> Text segment:
^^^^

For a lot of practical reasons, professional journalists are going to create most of the source info we digest for the foreseeable future, and bloggers are going to talk about it. that's the basic relationship ... except with local-local information and niche publishing on the web, which i believe is going to explode within the next 12 months.

that said, i think the power of the blog to provide real-time oversight and comment to professional news organizations is stunning, welcome and potentially transformative. it can still be perverted and manipulated, though, so our optimism ought to be tempered with an informed cynicism.


Daniel: I can't agree with you more !!! Yes, Blaze has also cut thru a lot of clutter on source journalism too. There will be divide between Source Journalists and the blogshere and there will be those "perverted and manipulated" opinions which will be part of the sphere. Yes, the divide which I see, (as a blogger) is that the journalist are treating the blogsphere with too much "cynicism". They have this ivory tower attitude, which indicates- just because they studied Journalism and are engaged with source reporting- means whatever they say or do is 24K gold status !!

I think thats where the main divide is... a bridge needs to be build between blogs and media.. Nothing should stop the MSM to allow their source journalist to publish directly to blogs.. the catch here is a scoop !! Do publishers want the information directly placed for instanst consumption or not ?? The business model needs review. Secondly, like with all business models, there is the revenue stream which needs to be harverested. Thus vested interests become prevalent. What I am trying to say is - lets keep those in prospective too. Ensure that quality source journalism takes place and empower's the consumer to TRUST, once again, these Main Stream Media and Publishers.
The only vehcile for doing this is a Blog- is there any other mechanism available right now ?? Added to this the creation of "news as a conversation" - which currently does not exisit..

Ok I'll 'fess up- I am not journalist, neither do I have any interest in becoming one- BUT I do know that TRUST, TRUTH and INTERGRITY is lacking within the Main stream Media and I dont trust them.

Discliamer - I speak for myself only !! -So there


pd: Yes... that post and dozens of others reflect Dave Winer's opinions on the distance and difference between Bloggers and Journalists.

I read both with a high degree of skepticism and try to absorb input for both
gain balance and insight.

As you indicate... It's all boils down to trust. Trust is built over time through a series of actions and can be unraveled very easily.

There are journalists I have come to trust or at least understand their
frame of reference.

^^^^

> Data excerpts:
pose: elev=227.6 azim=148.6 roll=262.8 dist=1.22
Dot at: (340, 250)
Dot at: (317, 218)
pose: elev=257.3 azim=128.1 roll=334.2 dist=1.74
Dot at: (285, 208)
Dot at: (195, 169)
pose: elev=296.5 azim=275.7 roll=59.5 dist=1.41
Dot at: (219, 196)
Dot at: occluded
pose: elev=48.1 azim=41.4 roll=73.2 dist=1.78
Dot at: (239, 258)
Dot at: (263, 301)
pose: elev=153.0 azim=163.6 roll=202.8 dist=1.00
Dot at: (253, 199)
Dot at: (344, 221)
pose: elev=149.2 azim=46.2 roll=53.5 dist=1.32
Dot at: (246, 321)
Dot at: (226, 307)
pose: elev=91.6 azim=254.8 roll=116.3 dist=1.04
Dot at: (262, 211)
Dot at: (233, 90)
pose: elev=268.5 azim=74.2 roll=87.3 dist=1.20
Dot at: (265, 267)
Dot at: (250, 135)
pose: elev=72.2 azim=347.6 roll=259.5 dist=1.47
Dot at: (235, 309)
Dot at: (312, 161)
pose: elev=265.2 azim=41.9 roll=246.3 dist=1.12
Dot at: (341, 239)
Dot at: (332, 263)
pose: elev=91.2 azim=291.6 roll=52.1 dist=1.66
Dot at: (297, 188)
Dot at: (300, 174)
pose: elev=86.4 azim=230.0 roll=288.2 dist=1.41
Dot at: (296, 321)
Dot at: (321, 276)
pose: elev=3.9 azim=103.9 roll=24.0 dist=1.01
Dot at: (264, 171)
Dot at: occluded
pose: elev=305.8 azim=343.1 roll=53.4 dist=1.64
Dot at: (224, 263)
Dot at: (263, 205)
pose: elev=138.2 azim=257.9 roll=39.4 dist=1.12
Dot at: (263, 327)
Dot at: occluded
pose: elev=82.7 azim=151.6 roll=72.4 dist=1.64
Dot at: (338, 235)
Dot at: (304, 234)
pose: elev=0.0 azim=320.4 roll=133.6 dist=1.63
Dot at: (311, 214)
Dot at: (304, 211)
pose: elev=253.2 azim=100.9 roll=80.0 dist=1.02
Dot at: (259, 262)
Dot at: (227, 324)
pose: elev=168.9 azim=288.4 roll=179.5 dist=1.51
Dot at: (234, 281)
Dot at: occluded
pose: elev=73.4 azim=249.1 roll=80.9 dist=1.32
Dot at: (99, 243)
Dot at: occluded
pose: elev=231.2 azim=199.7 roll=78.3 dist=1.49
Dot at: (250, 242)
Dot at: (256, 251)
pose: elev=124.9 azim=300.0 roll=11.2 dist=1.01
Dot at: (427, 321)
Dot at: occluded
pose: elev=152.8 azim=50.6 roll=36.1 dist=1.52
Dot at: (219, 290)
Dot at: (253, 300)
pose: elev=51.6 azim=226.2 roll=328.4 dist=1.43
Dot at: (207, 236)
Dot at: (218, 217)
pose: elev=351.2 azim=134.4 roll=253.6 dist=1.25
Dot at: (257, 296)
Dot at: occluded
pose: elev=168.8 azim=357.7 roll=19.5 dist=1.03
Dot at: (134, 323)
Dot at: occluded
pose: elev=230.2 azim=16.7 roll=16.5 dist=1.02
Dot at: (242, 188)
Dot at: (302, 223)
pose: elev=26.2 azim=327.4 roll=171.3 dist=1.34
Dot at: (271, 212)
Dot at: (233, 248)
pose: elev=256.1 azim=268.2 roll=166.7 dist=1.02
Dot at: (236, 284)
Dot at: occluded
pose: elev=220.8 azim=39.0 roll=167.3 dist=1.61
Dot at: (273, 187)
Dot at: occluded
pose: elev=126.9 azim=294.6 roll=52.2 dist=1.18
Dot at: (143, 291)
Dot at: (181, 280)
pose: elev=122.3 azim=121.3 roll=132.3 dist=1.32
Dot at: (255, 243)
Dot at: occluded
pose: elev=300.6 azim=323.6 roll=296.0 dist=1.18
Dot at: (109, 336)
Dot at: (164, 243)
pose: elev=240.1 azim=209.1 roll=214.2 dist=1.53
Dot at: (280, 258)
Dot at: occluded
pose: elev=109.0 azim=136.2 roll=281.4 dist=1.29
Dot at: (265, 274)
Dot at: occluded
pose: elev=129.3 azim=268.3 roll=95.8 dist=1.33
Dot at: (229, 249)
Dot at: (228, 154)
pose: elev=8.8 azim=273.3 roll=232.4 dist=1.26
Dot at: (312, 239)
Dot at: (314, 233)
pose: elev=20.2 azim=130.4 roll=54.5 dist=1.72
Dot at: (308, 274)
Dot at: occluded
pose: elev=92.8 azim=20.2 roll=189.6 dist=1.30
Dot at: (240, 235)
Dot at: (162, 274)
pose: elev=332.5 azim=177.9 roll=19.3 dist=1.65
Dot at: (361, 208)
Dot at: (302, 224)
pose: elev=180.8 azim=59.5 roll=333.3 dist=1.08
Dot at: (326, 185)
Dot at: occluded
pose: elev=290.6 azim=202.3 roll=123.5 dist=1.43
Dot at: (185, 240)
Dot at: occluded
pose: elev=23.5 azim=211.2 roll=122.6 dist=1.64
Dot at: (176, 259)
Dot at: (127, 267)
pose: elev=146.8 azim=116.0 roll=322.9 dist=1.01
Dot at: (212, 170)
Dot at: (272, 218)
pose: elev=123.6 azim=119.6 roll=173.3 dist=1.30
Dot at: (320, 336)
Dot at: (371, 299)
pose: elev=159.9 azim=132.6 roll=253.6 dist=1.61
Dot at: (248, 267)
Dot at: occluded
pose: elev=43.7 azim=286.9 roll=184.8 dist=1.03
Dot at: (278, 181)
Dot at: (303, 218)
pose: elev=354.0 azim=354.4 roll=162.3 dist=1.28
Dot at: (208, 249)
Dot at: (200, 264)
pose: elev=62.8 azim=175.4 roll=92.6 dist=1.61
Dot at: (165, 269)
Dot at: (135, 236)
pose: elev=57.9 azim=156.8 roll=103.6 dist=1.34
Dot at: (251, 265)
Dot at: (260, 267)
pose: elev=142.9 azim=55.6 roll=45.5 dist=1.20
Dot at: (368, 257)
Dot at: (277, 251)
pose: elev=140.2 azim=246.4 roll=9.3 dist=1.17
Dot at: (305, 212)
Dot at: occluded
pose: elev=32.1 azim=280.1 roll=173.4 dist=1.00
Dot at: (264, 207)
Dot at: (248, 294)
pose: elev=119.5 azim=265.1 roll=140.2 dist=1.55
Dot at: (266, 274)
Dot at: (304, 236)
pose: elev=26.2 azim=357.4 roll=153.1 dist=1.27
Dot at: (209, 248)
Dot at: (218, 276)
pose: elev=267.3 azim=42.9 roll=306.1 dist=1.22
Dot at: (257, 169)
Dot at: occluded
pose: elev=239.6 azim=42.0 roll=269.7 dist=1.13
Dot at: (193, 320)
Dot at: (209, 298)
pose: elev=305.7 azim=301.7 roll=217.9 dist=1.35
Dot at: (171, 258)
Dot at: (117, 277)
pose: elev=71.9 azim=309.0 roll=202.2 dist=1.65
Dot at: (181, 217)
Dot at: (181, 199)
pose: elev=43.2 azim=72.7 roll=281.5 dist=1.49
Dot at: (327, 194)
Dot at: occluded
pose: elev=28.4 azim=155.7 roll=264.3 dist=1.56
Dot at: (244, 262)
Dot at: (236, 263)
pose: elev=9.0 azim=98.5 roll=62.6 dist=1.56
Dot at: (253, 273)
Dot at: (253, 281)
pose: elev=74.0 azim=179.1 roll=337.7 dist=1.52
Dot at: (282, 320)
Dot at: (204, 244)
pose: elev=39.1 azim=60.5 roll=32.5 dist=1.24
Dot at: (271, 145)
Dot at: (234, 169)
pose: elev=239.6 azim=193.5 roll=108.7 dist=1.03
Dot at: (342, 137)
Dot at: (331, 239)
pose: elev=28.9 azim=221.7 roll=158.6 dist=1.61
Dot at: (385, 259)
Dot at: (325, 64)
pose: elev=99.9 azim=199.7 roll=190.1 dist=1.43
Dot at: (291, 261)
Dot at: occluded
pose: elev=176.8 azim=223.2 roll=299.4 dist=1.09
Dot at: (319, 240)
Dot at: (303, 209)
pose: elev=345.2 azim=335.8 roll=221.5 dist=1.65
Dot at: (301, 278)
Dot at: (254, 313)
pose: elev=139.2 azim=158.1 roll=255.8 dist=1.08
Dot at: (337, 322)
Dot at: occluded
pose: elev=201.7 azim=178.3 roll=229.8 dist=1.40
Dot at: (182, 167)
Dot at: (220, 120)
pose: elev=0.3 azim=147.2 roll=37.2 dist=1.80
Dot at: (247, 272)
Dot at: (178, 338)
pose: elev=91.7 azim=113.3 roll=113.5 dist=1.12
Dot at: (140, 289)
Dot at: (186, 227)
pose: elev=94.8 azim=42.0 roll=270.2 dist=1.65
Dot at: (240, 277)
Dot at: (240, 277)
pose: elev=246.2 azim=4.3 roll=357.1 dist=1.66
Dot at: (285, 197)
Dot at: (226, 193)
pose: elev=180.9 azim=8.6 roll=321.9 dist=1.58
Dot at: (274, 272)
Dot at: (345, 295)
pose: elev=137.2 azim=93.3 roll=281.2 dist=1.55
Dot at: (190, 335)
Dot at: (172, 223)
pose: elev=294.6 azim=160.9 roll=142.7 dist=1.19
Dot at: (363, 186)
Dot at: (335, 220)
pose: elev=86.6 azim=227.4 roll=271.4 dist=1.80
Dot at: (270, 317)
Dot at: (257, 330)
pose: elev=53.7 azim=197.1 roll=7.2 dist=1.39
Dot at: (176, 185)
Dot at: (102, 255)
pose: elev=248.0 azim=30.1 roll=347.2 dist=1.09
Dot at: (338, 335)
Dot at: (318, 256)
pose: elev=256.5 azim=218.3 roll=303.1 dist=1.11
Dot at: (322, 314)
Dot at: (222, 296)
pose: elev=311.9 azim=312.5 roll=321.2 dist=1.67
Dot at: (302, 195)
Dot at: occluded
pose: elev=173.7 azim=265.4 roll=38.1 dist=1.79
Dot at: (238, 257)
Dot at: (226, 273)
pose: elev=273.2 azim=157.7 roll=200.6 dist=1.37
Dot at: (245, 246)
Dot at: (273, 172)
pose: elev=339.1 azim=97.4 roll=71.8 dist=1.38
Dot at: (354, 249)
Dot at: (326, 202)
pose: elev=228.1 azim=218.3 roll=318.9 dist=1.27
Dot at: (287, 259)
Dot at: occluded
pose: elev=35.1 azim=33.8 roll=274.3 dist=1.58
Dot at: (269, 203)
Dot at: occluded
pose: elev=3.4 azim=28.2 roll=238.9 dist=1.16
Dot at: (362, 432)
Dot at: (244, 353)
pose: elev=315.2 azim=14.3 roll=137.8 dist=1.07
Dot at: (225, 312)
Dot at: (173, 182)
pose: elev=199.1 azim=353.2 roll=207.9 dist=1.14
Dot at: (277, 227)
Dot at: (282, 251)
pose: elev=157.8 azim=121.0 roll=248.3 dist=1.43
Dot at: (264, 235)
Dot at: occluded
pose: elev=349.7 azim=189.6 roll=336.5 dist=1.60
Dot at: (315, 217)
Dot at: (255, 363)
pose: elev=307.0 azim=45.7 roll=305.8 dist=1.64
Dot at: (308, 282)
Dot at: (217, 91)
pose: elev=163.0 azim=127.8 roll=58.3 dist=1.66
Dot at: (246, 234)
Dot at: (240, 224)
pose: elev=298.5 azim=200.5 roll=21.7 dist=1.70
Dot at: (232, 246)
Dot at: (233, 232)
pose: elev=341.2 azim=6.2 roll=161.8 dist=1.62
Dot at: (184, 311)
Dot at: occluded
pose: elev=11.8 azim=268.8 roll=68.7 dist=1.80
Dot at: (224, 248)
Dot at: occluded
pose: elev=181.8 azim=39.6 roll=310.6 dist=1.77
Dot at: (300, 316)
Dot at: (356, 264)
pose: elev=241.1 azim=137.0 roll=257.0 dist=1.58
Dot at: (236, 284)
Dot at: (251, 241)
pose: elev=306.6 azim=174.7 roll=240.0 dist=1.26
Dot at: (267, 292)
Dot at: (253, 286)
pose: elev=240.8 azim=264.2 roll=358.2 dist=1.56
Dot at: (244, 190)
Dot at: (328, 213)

^^^^

> Things to do:
1. In the discussion of blogs and journalism, what does the first writer expect to explode within the next 12 months?
2. Retype the part of the discussion of blogs and journalism that opens with the words "that said, i" and closes with "gold status !!".

> Full solutions:
1. Local-local information and niche publishing on the web.

2.
that said, i think the power of the blog to provide real-time oversight and comment to professional news organizations is stunning, welcome and potentially transformative. it can still be perverted and manipulated, though, so our optimism ought to be tempered with an informed cynicism.


Daniel: I can't agree with you more !!! Yes, Blaze has also cut thru a lot of clutter on source journalism too. There will be divide between Source Journalists and the blogshere and there will be those "perverted and manipulated" opinions which will be part of the sphere. Yes, the divide which I see, (as a blogger) is that the journalist are treating the blogsphere with too much "cynicism". They have this ivory tower attitude, which indicates- just because they studied Journalism and are engaged with source reporting- means whatever they say or do is 24K gold status !!